▸ YOUR INSTRUCTIONS
From the line that contains "ring mcp: (923, 583)" through the line that contains "pinky tip: (166, 212)", output every line of the listing below exactly and leave out all the rest.

▸ SOURCE INFORMATION
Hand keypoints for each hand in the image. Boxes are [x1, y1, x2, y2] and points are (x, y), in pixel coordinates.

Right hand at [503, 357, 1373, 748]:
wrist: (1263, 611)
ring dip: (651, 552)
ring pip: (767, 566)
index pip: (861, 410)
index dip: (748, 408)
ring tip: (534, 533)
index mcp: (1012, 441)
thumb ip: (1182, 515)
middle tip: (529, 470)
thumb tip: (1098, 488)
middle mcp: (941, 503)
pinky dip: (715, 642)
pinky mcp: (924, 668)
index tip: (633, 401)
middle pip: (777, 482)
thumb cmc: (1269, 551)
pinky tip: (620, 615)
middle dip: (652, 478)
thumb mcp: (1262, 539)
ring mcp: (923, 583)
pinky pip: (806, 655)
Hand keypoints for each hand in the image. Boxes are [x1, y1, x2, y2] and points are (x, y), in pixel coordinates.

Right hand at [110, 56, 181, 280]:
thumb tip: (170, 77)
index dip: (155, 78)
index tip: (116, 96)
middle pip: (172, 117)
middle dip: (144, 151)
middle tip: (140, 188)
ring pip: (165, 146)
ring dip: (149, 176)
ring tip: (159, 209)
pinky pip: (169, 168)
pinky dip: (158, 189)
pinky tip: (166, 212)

* * *

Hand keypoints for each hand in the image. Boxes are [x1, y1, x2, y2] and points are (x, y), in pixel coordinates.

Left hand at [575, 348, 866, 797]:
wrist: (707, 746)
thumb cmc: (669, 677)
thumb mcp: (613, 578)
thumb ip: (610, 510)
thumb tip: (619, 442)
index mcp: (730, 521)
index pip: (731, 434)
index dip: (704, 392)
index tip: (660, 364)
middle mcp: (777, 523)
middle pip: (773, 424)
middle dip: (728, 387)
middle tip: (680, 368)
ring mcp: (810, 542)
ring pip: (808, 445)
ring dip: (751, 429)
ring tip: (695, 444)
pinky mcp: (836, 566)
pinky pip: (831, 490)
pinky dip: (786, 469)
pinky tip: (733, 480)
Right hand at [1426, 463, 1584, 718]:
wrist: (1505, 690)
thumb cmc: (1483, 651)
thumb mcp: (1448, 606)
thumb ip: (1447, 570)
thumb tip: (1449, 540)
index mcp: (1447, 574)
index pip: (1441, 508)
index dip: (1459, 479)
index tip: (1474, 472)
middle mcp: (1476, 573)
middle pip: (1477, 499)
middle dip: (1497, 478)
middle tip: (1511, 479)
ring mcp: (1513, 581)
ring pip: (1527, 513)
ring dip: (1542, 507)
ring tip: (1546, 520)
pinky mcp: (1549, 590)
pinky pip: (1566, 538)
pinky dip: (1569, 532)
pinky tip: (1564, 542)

▸ RESPONSE BOX
ring mcp: (923, 583)
pinky pip: (806, 655)
Hand keypoints for each hand in the image. Boxes are [x1, y1, x2, y2] and points are (x, y), in pixel coordinates.

Right hand at [110, 56, 181, 280]:
thumb tip: (170, 77)
index dip: (155, 78)
index tip: (116, 96)
middle pip: (172, 117)
middle dip: (144, 151)
middle tip: (140, 188)
ring pip: (165, 146)
ring dip: (149, 176)
ring tip: (159, 209)
pinky pip: (169, 168)
pinky dip: (158, 189)
pinky tip: (166, 212)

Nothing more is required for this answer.